The letter: The letter contained theorems in number theory, calculus, infinite series etc. Some of the formulae were familiar to Hardy, while others “seemed scarcely possible to believe”. For some reason, Hardy decided to consult his fellow mathematician Littlewood to reach a verdict on whether the author is a genius or a fraud. The duo spent three hours – from 9pm till midnight – going through the manuscript. At the end they concluded that its author is “a mathematician of the highest quality, a man altogether exceptional originality and power”. Some of the results Ramanujan sent to Hardy in his letter belonged to breakthrough category – Hardy was to conclude later. Hardy persuaded Ramanujan and the government to bring him to Cambridge.

The marvel of intuition: Ramanujan’s Indian friend in Cambridge, Mahalonobis who later went on to found the Indian Statistical Institute once asked him how he got a startling result. Ramanujan said, “Immediately [after] I heard the problem it was clear that the solution should obviously be a continued fraction; I then thought, which continued fraction? And the answer came to my mind.” The answer came to my mind sums up how Ramanujan got many of his results. Question is: How did answers come to Ramanujan? Did they get handed down by the goddess Namagiri of Namakkal in his dreams as some believed?

Ask yourself “What is 2 x 2 = “ and now ask yourself “What is 19 x 37 =” An answer would come to your mind immediately in the former case while nothing comes to your mind immediately in the latter case. Daniel Kahneman explains in “Thinking, fast & slow” that there are two different modes of thinking: a fast mode and a slow mode. The fast mode (called system-1) is intuitive, effortless and automatic while the slower mode (called system-2) is rule-based, effortful and controlled. You could choose to start the computation of “19 x 37” using the rules of multiplication learnt in school and also stop in between if you wish to do so (slow mode). You had no such control for “2 x 2”. The answer came to mind automatically (fast mode).

For an expert, such as a chess master, when he looks at a board position, several patterns and associated offensive and defensive moves come to mind immediately (like “2 x 2”). They come from a vocabulary of 50,000 to 100,000 patterns stored in memory. Psychologists believe that it takes 10,000 hours (about 6 years of playing chess 5 hours a day) to reach this level of expertise (or active vocabulary). Had Ramanujan done this kind of practice?

■ ■ ■ ■

Exercise tasks
- A) In the Ramanujan passage, how long did Hardy and Littlewood spend going through the manuscript?
- B) Repeat everything in the Ramanujan passage from "For an expert, such" down to "kind of practice?".
- C) Write what comes next in the passage about Ramanujan's intuition, picking up after its final sentence.

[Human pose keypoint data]
■ ■ ■ ■

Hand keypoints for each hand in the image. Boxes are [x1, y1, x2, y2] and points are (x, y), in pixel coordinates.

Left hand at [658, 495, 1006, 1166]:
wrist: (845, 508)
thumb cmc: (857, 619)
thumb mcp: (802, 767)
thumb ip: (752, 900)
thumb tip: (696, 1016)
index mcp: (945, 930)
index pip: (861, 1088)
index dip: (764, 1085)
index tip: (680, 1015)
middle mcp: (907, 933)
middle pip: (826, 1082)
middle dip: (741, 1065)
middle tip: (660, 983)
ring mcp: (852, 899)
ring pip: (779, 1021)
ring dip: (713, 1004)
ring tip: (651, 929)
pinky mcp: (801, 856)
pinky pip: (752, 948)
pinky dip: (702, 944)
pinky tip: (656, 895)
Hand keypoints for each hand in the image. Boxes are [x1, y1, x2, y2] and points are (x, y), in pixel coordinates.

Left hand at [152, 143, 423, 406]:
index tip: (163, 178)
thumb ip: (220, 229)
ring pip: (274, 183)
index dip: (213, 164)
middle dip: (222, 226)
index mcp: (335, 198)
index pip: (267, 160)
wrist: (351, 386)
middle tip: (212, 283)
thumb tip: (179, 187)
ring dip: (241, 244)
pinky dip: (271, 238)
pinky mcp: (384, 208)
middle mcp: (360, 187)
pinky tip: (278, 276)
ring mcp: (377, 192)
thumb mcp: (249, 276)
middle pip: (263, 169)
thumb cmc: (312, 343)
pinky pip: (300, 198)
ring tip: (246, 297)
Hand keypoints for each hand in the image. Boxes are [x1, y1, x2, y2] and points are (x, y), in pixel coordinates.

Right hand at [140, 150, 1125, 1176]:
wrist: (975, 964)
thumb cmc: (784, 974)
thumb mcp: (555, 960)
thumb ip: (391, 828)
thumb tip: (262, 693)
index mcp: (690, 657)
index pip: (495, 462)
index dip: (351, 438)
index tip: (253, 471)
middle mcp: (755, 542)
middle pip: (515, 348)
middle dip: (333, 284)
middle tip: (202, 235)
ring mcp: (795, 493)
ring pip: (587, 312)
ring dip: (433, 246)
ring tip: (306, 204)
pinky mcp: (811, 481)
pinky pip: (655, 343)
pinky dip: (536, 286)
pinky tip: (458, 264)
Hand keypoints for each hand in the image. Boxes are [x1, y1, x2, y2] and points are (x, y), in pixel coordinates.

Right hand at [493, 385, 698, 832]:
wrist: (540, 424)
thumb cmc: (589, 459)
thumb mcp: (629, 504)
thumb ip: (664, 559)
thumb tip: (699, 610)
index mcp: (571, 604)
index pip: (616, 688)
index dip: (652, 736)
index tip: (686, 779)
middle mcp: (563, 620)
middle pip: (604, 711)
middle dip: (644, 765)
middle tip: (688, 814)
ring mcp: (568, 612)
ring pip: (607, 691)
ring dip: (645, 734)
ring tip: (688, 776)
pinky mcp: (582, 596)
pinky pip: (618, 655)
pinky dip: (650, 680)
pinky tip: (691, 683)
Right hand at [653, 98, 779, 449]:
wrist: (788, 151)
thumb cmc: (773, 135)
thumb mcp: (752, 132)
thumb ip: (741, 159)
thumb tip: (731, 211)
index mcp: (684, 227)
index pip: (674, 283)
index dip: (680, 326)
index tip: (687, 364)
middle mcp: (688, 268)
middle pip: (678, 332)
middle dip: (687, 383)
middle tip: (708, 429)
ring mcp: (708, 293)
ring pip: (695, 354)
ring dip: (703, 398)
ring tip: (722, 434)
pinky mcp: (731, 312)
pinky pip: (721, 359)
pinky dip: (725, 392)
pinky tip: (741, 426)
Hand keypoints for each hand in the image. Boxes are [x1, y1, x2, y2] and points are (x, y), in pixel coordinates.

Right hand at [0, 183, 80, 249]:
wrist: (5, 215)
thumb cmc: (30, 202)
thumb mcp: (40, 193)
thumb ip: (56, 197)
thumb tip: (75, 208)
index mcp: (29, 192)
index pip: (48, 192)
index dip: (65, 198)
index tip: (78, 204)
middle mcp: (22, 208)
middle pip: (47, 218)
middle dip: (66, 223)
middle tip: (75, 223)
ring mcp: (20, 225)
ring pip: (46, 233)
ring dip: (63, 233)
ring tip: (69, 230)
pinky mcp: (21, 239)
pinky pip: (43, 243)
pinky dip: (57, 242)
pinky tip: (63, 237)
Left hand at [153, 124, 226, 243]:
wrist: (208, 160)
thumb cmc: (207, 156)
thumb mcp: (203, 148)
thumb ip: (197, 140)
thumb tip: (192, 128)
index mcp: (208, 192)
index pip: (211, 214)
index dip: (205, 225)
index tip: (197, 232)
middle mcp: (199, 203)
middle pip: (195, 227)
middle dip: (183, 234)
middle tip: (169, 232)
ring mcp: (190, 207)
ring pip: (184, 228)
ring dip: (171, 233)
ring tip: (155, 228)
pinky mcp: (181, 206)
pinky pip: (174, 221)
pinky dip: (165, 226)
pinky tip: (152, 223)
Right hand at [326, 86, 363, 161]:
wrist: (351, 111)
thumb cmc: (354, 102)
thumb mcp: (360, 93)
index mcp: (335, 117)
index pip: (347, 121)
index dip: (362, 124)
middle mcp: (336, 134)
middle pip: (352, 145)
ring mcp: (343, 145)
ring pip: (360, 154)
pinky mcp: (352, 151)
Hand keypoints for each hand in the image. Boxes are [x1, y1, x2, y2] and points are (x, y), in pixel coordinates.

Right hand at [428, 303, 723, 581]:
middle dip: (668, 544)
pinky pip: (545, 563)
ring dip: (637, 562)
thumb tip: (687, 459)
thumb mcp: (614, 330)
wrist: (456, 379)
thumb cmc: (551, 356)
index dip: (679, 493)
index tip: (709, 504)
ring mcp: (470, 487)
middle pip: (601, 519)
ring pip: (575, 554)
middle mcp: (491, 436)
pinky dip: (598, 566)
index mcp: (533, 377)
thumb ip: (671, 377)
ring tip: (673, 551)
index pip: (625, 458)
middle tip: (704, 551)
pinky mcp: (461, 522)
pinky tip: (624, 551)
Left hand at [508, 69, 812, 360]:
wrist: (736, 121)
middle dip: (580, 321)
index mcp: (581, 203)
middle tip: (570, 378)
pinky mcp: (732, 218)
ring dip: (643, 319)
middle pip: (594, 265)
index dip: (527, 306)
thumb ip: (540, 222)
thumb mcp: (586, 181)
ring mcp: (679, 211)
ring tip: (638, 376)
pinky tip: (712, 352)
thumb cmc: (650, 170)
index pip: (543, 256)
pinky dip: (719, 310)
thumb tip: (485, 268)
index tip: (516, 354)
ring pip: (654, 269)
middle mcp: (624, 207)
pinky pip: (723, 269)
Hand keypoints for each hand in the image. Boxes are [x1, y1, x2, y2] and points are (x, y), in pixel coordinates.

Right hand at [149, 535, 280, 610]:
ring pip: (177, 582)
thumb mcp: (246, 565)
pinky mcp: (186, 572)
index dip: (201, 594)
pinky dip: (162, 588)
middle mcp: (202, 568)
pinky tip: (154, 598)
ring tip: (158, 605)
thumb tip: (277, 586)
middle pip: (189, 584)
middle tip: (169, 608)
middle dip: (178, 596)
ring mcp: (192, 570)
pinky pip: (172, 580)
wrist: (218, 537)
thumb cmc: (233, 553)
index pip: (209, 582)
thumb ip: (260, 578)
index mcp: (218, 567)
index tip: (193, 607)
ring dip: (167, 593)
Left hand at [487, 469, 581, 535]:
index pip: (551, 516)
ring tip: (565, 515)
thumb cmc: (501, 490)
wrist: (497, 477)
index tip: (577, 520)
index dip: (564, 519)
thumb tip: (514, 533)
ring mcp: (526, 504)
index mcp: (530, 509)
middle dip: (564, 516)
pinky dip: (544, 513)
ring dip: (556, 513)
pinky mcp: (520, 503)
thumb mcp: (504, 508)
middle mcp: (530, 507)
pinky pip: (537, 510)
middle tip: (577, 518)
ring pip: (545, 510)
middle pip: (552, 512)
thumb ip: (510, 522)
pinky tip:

■ ■ ■ ■

Activity answers
- A) Three hours, from 9pm till midnight.

- B)
For an expert, such as a chess master, when he looks at a board position, several patterns and associated offensive and defensive moves come to mind immediately (like “2 x 2”). They come from a vocabulary of 50,000 to 100,000 patterns stored in memory. Psychologists believe that it takes 10,000 hours (about 6 years of playing chess 5 hours a day) to reach this level of expertise (or active vocabulary). Had Ramanujan done this kind of practice?

- C)
By 1900 (age 12) Ramanujan had mastered S. L. Loney’s Trigonometry. However, the year 1903 was a turning point when he found a book written by Carr containing 5000 equations related to algebra, trigonometry, calculus, analytical geometry, differential equations. From this point, life of Ramanujan who graduated from school that year with a reputation of being “off-scale” went off-balance. He didn’t do anything other than mathematics. He failed four attempts to pass in college in 1904, 1905, 1906 and 1907, lost scholarship and didn’t do well even as a math tutor. And yet, this five year period of 1904 to 1909 was the most productive time in his life because, in all likelihood, he was at home manipulating equations in all of his waking hours – on a slate, on a paper and in the mind. It is also quite possible that his fast mode of thinking was so active that during sleep it continued to work on the half-solved problems. The fast mode is known to be working even when we are not conscious. Ramanujan had easily finished his quota of 10,000 hours well before 1909.

Did his intuition ever trick him? Yes, it did, occasionally and it showed in his first letter to Hardy as well.

The flaw of intuition: In his first letter, Ramanujan had written that he had found a function which exactly represents the number of prime numbers less than x. After Hardy demanded a proof, Ramanujan sent one. And Littlewood figured out that it was wrong. Well, Ramanujan’s formula wasn’t bad. It was off by only 53 for calculating primes up to first nine million (which are 602,489). However, the difference became bigger as numbers grew larger. And this is what Ramanujan failed to see.

Checking a sketchy proof rigorously, at least partly, is a responsibility of the slow thinking mode. As Kahneman observes that the slow thinking mode is inherently lazy. If an answer given by the fast mode looks fine, it just endorses the verdict. In Ramanujan’s case the slow mode was not just lazy, it was weak. Because he never formally learnt how to write a rigorous proof until he reached Cambridge. The upside of this characteristic was that the fast mode was freerer than usual in its meanderings – making him highly creative in his approach.

What was interesting about Ramanujan was not that his intuition was sometimes wrong. Even a great mathematician like Andrew Wiles also had a serious hole in his first proof of the Fermat’s Last Theorem. What was different about Ramanujan before coming to Cambridge was that he was equally confident when he was right and when he was wrong.

Two key learnings from this story: One, a rich vocabulary of several hundreds of thousands of patterns resulting from a prolonged practice and timely invocation of appropriate patterns by the fast mode of thinking creates expert intuition. Two, knowing when not to trust the instincts is an important characteristic of a true expert. Ask yourself, "Which are the possible situations in which my instincts could be on a slippery ground?"

Sources:

The man who knew infinity by Robert Kanigel, Washington Square Press, 1991. (Thanks to my friend Ramprasad Moudgalya for recommending the book to me).

Conditions for intuitive expertise, Daniel Kahneman & Gary Klein, American Psychologist, Sept 2009.

Related articles:

My most favorite YouTube video and the marvels and the flaws of intuition, Sept 19, 2010 (On Kahneman's lecture at Berkeley on the same topic).

Impossible problems and successful approaches: story of Fermat's Last Theorem, Oct 28, 2008 (On Andrew Wile's successful attempt at solving 350 old most famous open problem).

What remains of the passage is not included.